PoliticsWorld

Wat het betekent om Afrikaan zijn

By Thursday 20 August 2009 No Comments

Uit: Eutopia 12-December 2005

Eigenlijk kan iedereen zichzelf Afrikaan noemen. Afrika is de geboorteplaats van het menselijk leven en het beginpunt van de reis die de mensheid heeft afgelegd.
Zelfs de racistische architecten van de apartheid noemden zichzelf en hun taal Afrikaans, terwijl ze de zwarte Zuid-Afrikanen onderdrukten. De Arabische landen in Noord-Afrika zijn volwaardige leden van verschillende Afrikaanse continentale en regionale organisaties, terwijl ze zelf exclusief Arabische organisaties hebben opgericht, zoals in 1990 de Union du Maghreb Arabe (UMA – organisatie van Arabieren in de Maghreb-regio).
En hoe zit het met de Europeanen in Zuid-Afrika , de Arabieren/Berbers in Noord-Afrika en de Aziaten in Oost-Afrika? Voelen zij zich Afrikaans, net zoals de zwarte Afrikanen op het continent en in de diaspora zichzelf als Afrikanen zien? Hoewel al deze groepen Afrika als thuis hebben, is het beter om de individuele mensen en gemeenschappen te laten bepalen wie ze zijn, en waar ze thuishoren. In dit artikel wil ik het uitsluitend hebben over de zwarte Afrikaanse gemeenschap.
‘Wie het voelt, weet het”
Als je een echte Afrikaan bent, dan is de vraag “wie is Afrikaans” niet erg relevant. Als je het voelt, dan weet je het. Het is niet genoeg om op het continent geboren te zijn, of er je roots te hebben. Je moet je Afrikaan voelen. Of het nu om positieve of negatieve dingen gaat, echte Afrikanen voelen zich altijd Afrikaans.
Overal waar ze komen worden ze er aan herinnerd, en overeenkomstig behandeld, puur door het feit dat ze een donkere huid hebben. Ze merken het bij alles wat ze doen. In de huidige dominante westerse structuren op politiek, economisch, cultureel en sociaal gebied worden Afrikanen apart behandeld, gemarginaliseerd, uitgesloten en gediscrimineerd. Dit gebeurt binnen Afrika en overal daarbuiten. Alleen in Afrika spreken de staatshoofden de ‘natie’ toe in een vreemde taal, scheldt de plaatselijke politie de burgers uit in een vreemde taal en krijgen mensen die de wet overtreden geïmporteerde handboeien om.
Aan de meeste Afrikaanse grenzen worden buitenlanders verwelkomd, vaak met een glimlach, terwijl de plaatselijke bevolking uiterst grof wordt behandeld. Als Afrikanen naar het buitenland gaan, krijgen ze dezelfde behandeling, of een nog slechtere. Dit heeft in de hedendaagse Afrikaanse psyche geleid tot een collectief gevoel van uitsluiting. Het systeem is er niet om Afrikanen te helpen maar om ze te mishandelen.
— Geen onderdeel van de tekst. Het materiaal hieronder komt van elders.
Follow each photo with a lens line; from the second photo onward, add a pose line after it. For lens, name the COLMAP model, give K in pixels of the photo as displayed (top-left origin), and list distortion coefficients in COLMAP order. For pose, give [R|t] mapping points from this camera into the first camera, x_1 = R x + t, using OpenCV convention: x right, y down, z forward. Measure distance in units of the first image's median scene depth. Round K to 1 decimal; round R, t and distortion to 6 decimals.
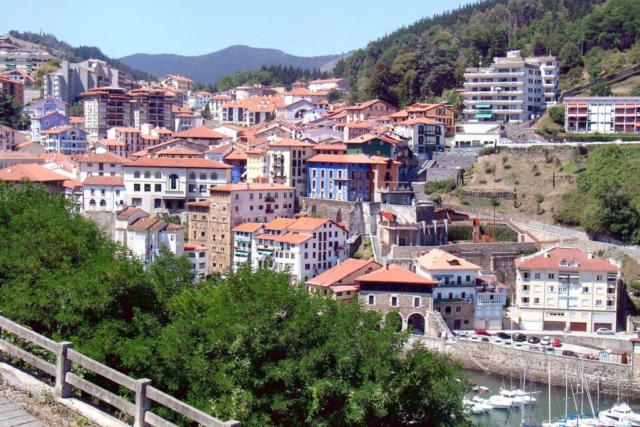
lens RADIAL K [[1148.0, 0, 318.8], [0, 1148.0, 213.3], [0, 0, 1]] dist [0.045856, 0.000000]
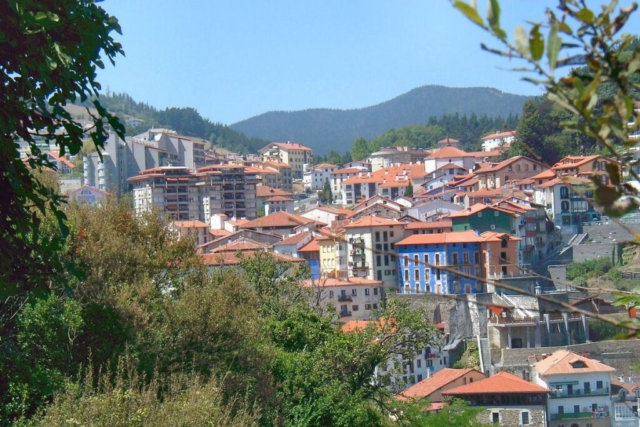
lens RADIAL K [[1900.6, 0, 320.8], [0, 1900.6, 212.5], [0, 0, 1]] dist [0.227658, 0.000000]
pose [[0.988122, -0.069769, -0.136921, 0.111208], [0.058920, 0.994909, -0.081757, 0.031325], [0.141928, 0.072718, 0.987202, -0.222727]]
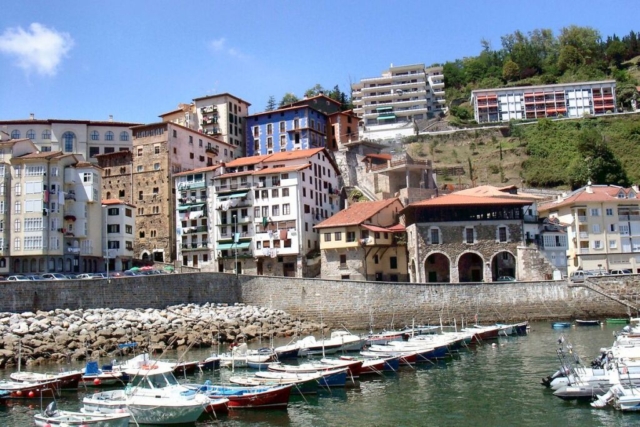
lens RADIAL K [[675.2, 0, 323.9], [0, 675.2, 216.5], [0, 0, 1]] dist [-0.117251, 0.000000]
pose [[0.943530, -0.019213, 0.330728, -0.113253], [0.077141, 0.983617, -0.162935, 0.100887], [-0.322179, 0.179247, 0.929554, 0.561535]]
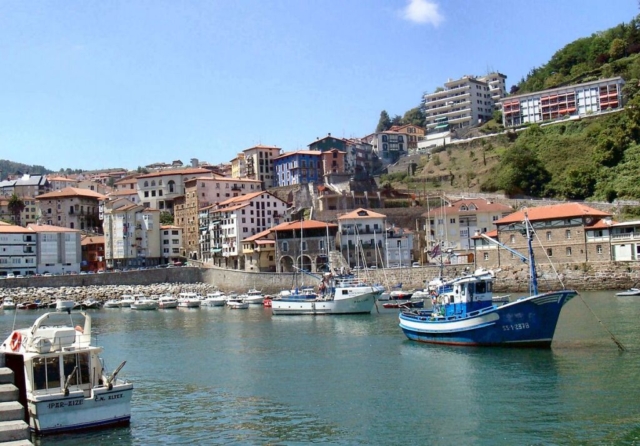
lens RADIAL K [[818.4, 0, 289.1], [0, 818.4, 215.4], [0, 0, 1]] dist [-0.087161, 0.000000]
pose [[0.970449, -0.075396, -0.229227, 0.200243], [0.045461, 0.990049, -0.133179, 0.128486], [0.236987, 0.118823, 0.964219, 0.174008]]
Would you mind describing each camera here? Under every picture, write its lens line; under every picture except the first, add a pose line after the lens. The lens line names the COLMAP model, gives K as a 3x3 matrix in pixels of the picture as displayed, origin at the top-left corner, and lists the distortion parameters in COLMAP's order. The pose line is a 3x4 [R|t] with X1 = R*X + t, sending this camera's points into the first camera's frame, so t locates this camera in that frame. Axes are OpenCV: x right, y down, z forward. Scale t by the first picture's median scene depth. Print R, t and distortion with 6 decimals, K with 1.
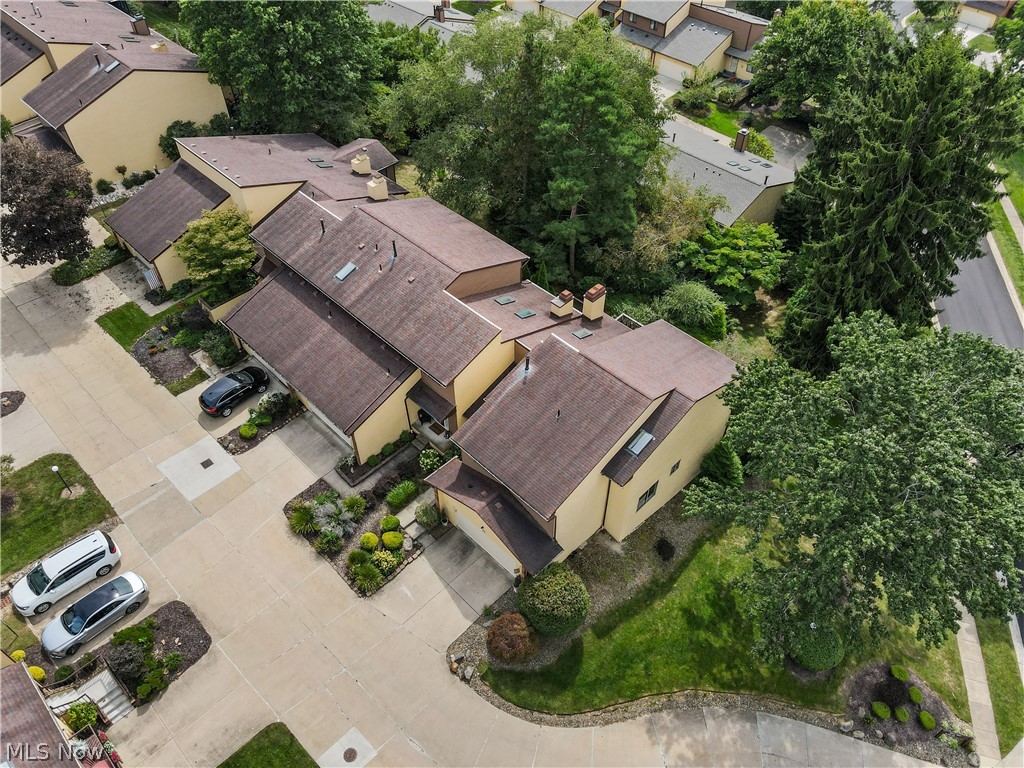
lens RADIAL K [[743.0, 0, 512.0], [0, 743.0, 384.0], [0, 0, 1]] dist [0.019619, 0.004915]
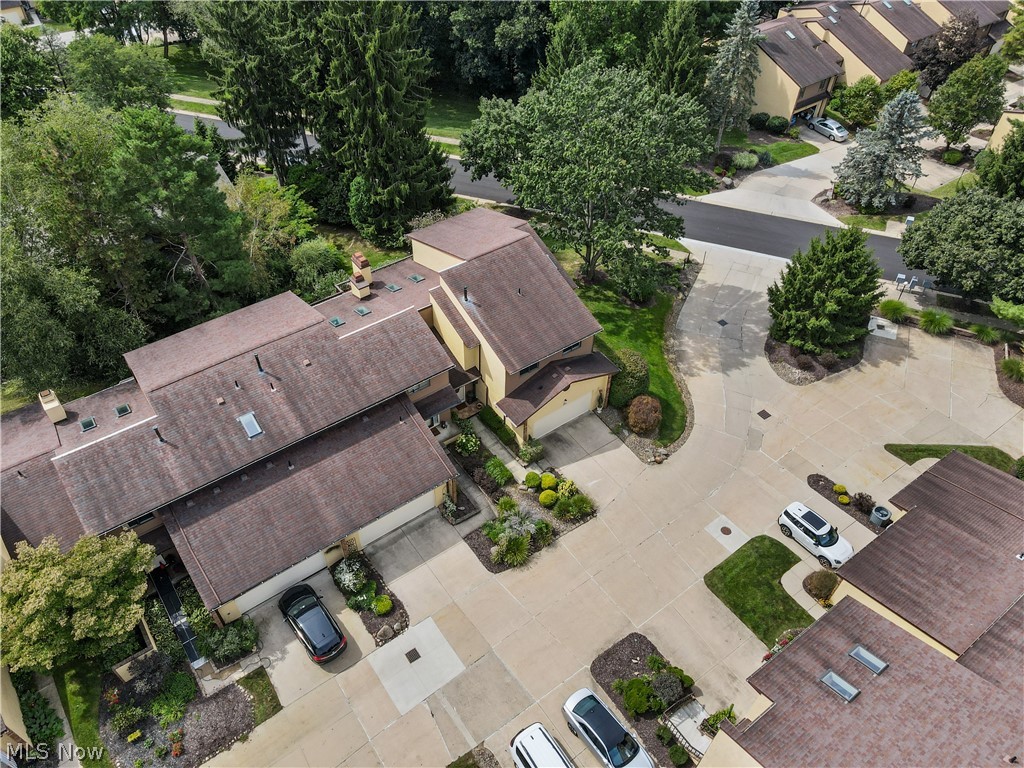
lens RADIAL K [[743.0, 0, 512.0], [0, 743.0, 384.0], [0, 0, 1]] dist [0.019619, 0.004915]
pose [[0.162691, -0.717503, 0.677289, -0.767750], [0.703390, 0.565721, 0.430351, -0.358682], [-0.691935, 0.406384, 0.596722, 0.318081]]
‘Eenheid in verscheidenheid’

Voor de ware Afrikaan is het concept van één mensdom, met een verscheidenheid aan culturen, nog steeds vanzelfsprekend. De term ntu, zoals in het woord bantu, omvat alle mensen, zwart, rood, wit en geel. Dit betekent dat er in het wereldbeeld van de echte Afrikaan maar één ‘ras’ bestaat, met vele culturen en religies.
Het concept ras is uitgevonden door de ideologen van de slavenhandel en de koloniale uitbuiters om er hun misdaden mee te rechtvaardigen.
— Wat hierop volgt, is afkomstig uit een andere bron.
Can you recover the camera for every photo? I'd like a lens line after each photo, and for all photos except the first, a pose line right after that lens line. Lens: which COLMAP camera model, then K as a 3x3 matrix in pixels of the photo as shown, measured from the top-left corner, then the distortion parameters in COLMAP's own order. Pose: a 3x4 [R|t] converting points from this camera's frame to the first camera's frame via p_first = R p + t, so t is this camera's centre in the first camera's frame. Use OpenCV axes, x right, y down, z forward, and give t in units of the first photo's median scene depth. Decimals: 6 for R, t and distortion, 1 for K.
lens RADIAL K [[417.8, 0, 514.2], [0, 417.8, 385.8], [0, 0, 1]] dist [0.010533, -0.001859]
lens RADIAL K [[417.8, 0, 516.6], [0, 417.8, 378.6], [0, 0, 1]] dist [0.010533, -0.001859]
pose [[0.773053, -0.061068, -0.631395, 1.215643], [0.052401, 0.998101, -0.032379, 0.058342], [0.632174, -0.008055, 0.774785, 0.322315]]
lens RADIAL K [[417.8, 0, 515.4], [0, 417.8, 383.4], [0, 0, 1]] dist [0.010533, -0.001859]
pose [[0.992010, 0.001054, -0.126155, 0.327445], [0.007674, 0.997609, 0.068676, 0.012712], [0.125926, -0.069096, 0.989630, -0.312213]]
De acceptatie van verscheidenheid en religieus pluralisme zorgt dat er een katholieke president kan zijn in een land met 95% moslims (Senghor in Senegal), en dat christelijke en islamitische leiders elkaar afwisselen in Kameroen (Ahidjo en Biya) en Tanzania (Nyerere en Ali Mwanyi).
Afgezien van Nigeria zijn er nooit gewelddadige conflicten tussen Afrikaanse gemeenschappen geweest die om religie gingen. In tegenstelling tot wat veel mensen denken is het conflict in Sudan niet religieus van aard, maar gaat het in de eerste plaats om Arabisch nationalisme dat geen plaats biedt aan de verscheidenheid in landen als Sudan en Mauritanië. Afrikanen zijn nooit de wereld over getrokken met een universele ideologie waarvoor ze bereid waren te doden. Ook hebben ze nooit geprobeerd om de hele wereld onder de heerschappij van hun god te brengen.
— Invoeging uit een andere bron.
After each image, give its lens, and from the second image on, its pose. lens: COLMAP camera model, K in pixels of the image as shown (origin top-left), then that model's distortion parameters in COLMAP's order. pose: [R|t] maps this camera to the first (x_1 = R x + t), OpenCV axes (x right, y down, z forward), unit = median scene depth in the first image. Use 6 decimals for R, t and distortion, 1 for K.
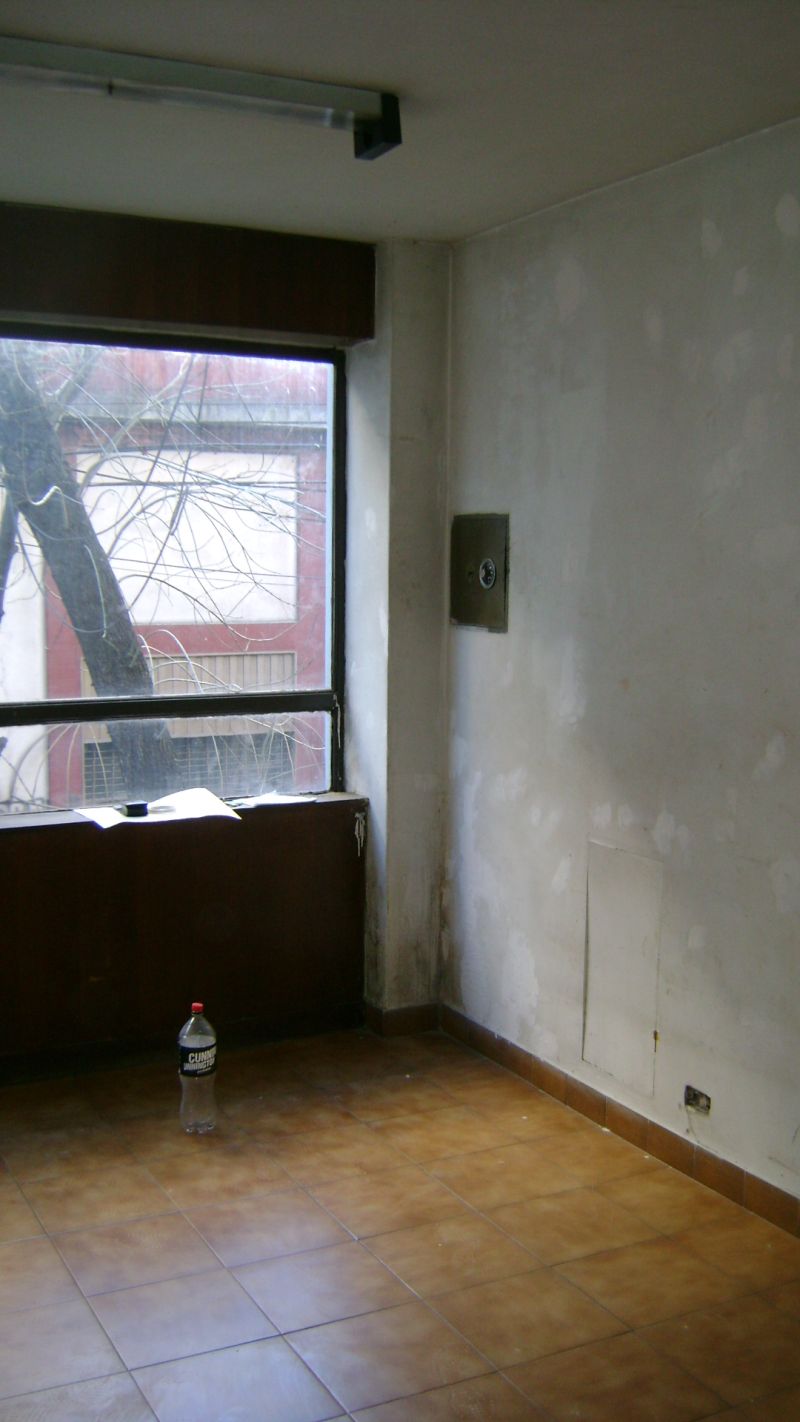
lens RADIAL K [[1441.0, 0, 406.5], [0, 1441.0, 737.2], [0, 0, 1]] dist [-0.122919, 0.021229]
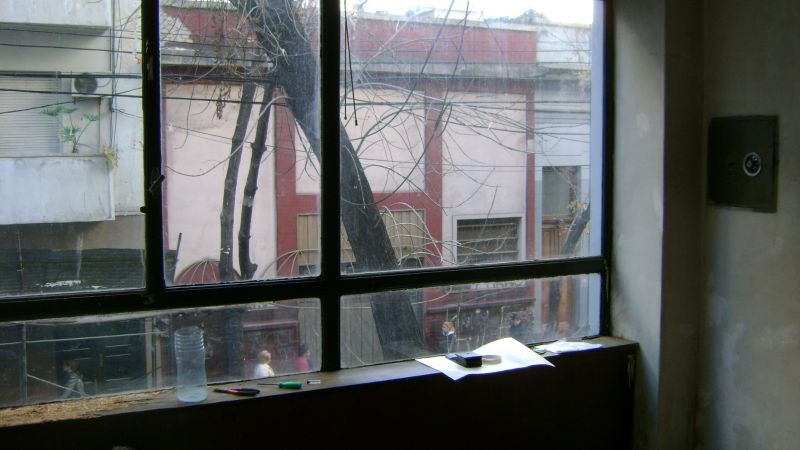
lens RADIAL K [[810.7, 0, 400.0], [0, 810.7, 225.0], [0, 0, 1]] dist [-0.122919, 0.021229]
pose [[0.998055, -0.011199, -0.061333, -0.203117], [0.009115, 0.999375, -0.034152, -0.041224], [0.061677, 0.033527, 0.997533, 0.306119]]
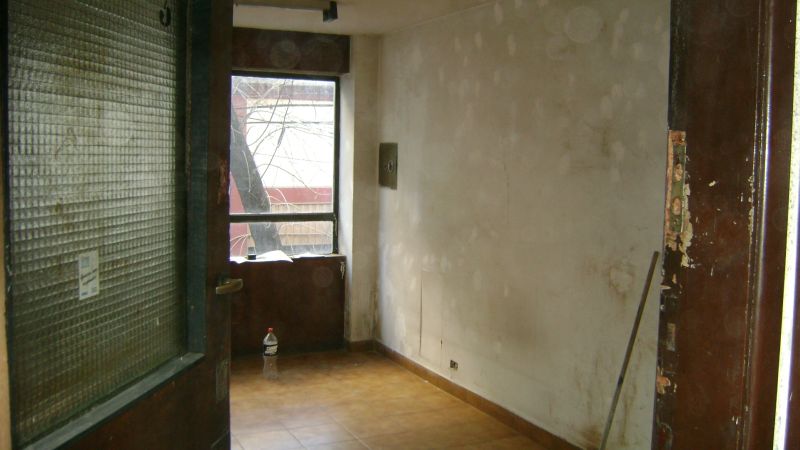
lens RADIAL K [[810.7, 0, 400.0], [0, 810.7, 225.0], [0, 0, 1]] dist [-0.122919, 0.021229]
pose [[0.998925, 0.012696, -0.044589, 0.136868], [-0.014278, 0.999273, -0.035341, 0.039735], [0.044107, 0.035939, 0.998380, -0.420930]]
‘Tijd is leven, geen geld’

Vanuit een werkelijk Afrikaans perspectief staat tijd gelijk aan leven, en niet aan geld. Er bestaat een oude grap die zegt dat de Europeanen de klok hebben (die ze aanbidden), maar de Afrikanen de tijd (de eeuwigheid). Dat is de reden dat de Afrikanen in de oudheid de piramiden bouwden en hun aristocraten mummificeerden.

Traditioneel vieren Afrikanen niet elk jaar hun verjaardag. Ze vieren alleen de werkelijk essentiële gebeurtenissen in het leven: geboorte, naamgeving, initiatie, huwelijk en de overgang naar de geesten van de voorouders. Door deze dynamische benadering van het begrip tijd, is er sprake van een sociaal contract tussen de levenden, de levende doden en de ongeborenen.
Deze rollen zijn organisch van elkaar gescheiden. De levenden worden geacht te herdenken en te herinneren, en offers te brengen voor de levende doden. De levende doden worden op hun beurt geacht de levenden te beschermen en hen een goede gezondheid en een goed leven te schenken.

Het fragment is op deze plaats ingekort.